A real break shows acceptance: price holds beyond the level, prints valid closes, and builds aligned swing structure. A false break is a brief penetration to collect stops, followed by a quick return and reversal.
Can you trade just on touching PDH or PDL?
Professionally, no. First touch is often order absorption. Always wait for confirmation such as candle closes, short-term structure breaks, or clear rejection after a probe.
Where should stops be placed?
Stops belong beyond the invalidation point. On rejection shorts from PDH, above PDH and preferably beyond the liquidity spike. On liquidity grabs, beyond the false-break extreme. Stops should not be so tight that noise triggers them.
How should targets be chosen?
On balanced days, prior day value and mid-range are logical targets, followed by the opposite side. On real break days, use higher-timeframe structure and allow part of the trade to run.
Is this strategy only for Forex?
No. It applies to any liquid market with meaningful daily cycles—gold, indices, and even some cryptocurrencies—provided session structure and liquidity behavior are respected.

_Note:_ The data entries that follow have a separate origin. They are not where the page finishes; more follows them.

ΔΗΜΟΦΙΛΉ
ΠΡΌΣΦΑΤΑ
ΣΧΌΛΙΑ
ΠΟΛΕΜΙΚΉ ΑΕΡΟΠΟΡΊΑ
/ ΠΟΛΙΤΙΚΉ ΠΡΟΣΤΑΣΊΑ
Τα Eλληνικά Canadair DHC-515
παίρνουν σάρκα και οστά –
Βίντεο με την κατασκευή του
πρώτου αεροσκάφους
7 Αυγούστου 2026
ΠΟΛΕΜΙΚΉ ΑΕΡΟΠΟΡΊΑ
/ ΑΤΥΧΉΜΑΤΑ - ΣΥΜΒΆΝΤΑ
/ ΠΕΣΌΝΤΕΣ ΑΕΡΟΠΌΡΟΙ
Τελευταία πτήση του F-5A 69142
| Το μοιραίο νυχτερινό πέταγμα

How can liquidity traps around PDH and PDL be avoided?
Avoid thin hours and abnormal spreads, focus on acceptance rather than mere breaks, and wait for structural confirmation after probes. This dramatically reduces false-break exposure.
What does it really mean that “banks see these levels”?
It means large players care about liquidity, and PDH and PDL often concentrate it because everyone watches them. Price reactions are amplified there—but this is not conspiracy or total control. These levels matter because of collective behavior and order structure.